(TEXTO FORNECIDO):
········
LUIZ GERALDO MAZZA
Empulhação por método (I)
Com o debate em torno de abrir ou não a pracinha do Batel tenta-se sugerir que Curitiba seria fiel ao Plano Diretor. O casuísmo comanda: a rua D. Pedro II foi interrompida por um prédio, o Springfield, de moradores políticos e empresários afinizados com a ''tchurma'', e afeta justamente a área em discussão.
Novamente o plano é submetido a um interesse comercial. Urge doses de Engov preventivo.
Bingo
Mal soube de uma decisão do Tribunal Regional do Rio, que liberava duas casas de bingo em Curitiba, o vereador Fábio Camargo, que tem se valido da área para sua plataforma, deitou falação nas rádios. Ele deve saber que dois candidatos a deputado estadual, Caíto Quintana e Luis Claudio Romanelli, chegaram antes no pedaço e não cumpriram o prometido.
Batman
Para prevenir zoonoses, transmitidas por gatos e cães, e temendo o risco de casos de raiva humana, há vacinação anti-rábica em massa no Bairro Alto porque foi encontrado um morcego morto e contaminado. O cidadão Antonio Carlos tentou entregar um morcego em instituições sanitárias e face ao jogo de empurra para definir se o bicho era estadual, municipal e federal desistiu.
········
(DADOS DO EXERCÍCIO):
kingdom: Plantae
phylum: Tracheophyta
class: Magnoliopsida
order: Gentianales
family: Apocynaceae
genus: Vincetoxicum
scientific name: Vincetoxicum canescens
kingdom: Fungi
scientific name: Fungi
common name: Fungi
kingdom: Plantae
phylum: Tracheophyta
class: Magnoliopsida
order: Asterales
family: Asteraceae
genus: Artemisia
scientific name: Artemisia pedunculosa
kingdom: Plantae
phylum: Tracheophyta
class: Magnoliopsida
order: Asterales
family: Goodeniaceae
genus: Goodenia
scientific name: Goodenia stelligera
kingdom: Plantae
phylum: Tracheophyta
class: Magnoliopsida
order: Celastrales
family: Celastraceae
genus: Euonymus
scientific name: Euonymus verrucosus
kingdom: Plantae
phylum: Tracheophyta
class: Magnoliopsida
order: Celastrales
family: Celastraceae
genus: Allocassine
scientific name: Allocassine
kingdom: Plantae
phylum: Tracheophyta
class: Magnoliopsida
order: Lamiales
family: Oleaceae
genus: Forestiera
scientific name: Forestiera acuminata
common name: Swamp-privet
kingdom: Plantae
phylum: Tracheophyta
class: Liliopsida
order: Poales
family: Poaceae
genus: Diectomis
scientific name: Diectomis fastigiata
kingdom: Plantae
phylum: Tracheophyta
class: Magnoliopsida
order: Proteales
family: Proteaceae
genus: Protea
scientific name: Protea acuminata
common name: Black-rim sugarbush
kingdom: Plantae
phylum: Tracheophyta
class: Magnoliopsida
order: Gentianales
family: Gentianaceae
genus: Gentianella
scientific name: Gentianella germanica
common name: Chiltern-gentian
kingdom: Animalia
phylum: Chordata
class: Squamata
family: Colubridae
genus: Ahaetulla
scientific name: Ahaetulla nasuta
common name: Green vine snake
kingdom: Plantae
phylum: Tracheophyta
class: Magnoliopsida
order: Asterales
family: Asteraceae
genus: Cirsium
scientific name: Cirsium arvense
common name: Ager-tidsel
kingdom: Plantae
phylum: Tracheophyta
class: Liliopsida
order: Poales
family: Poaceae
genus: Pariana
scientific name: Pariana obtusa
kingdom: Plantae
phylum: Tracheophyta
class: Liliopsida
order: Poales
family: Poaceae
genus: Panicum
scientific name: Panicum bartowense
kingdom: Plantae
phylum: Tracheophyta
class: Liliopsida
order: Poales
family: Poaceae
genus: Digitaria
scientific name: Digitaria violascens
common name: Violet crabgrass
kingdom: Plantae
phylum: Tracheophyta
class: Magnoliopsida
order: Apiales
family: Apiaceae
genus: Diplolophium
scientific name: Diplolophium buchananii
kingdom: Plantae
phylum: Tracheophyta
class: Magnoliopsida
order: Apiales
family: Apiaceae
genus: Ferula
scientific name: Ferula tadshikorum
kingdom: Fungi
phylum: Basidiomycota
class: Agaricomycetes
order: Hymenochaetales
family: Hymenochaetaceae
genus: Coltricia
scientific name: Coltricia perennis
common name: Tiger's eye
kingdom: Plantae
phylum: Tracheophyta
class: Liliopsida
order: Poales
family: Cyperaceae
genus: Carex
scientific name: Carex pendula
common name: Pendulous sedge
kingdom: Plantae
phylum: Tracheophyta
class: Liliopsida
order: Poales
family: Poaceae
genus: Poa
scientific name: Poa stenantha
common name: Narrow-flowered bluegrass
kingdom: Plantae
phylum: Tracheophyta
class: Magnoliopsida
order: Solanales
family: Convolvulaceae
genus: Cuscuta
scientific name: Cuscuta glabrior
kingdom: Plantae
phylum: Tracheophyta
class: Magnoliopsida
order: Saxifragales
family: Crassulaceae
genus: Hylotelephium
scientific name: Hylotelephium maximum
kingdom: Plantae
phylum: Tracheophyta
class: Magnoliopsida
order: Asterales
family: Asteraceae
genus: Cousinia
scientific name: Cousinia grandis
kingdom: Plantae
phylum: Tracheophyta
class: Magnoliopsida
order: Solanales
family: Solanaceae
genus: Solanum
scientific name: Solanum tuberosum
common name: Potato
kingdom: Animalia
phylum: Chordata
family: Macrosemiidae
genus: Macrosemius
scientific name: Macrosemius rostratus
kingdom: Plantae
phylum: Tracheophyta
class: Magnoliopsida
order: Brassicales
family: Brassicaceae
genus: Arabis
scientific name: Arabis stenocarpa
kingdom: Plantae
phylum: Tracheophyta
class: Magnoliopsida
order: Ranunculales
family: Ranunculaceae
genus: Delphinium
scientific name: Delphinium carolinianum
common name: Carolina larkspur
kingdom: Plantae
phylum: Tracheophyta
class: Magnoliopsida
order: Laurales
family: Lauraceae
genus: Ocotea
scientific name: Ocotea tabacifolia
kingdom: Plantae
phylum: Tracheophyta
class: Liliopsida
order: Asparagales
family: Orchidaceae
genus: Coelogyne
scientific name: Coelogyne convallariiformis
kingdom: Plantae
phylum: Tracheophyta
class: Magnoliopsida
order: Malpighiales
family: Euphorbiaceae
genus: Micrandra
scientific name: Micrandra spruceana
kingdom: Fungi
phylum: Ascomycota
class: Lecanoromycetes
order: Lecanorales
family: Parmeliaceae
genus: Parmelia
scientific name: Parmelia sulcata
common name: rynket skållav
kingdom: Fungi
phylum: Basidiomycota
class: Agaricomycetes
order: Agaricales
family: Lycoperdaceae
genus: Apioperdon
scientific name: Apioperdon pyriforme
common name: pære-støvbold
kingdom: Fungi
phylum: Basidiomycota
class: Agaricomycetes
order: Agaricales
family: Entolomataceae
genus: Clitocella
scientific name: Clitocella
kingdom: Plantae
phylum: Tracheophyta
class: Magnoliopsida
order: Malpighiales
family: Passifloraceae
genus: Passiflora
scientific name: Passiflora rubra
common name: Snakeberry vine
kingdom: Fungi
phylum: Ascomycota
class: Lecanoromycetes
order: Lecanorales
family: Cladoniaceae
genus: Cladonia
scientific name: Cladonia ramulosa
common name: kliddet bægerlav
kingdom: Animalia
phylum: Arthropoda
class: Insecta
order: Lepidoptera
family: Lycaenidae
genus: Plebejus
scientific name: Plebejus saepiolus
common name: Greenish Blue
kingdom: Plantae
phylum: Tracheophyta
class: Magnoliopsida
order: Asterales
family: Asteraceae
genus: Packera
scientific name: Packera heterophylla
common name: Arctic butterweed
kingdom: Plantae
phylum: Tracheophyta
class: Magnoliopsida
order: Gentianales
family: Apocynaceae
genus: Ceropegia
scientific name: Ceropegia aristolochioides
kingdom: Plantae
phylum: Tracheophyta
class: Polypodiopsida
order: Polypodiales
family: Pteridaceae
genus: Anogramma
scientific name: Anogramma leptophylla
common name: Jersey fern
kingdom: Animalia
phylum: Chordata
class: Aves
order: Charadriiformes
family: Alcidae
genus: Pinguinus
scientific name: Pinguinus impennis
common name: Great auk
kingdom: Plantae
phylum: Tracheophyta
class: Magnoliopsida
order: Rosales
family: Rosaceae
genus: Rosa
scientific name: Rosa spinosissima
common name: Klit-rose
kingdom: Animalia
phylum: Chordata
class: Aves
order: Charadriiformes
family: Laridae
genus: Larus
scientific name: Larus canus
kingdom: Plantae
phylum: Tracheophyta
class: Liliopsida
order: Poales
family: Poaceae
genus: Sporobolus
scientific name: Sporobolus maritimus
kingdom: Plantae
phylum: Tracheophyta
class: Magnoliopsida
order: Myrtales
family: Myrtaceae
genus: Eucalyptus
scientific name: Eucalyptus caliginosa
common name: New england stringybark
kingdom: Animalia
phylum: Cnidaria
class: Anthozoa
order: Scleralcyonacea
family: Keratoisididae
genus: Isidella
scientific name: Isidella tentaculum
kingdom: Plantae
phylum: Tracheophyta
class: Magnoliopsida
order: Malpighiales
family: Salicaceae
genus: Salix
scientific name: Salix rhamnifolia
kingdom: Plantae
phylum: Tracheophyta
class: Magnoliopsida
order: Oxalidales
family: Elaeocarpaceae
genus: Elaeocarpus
········
(TAREFA A CUMPRIR): Segundo o texto fornecido, o que interrompeu a rua D. Pedro II? As entradas não têm papel algum aqui.

(RESULTADO A SEGUIR): Um prédio, o Springfield.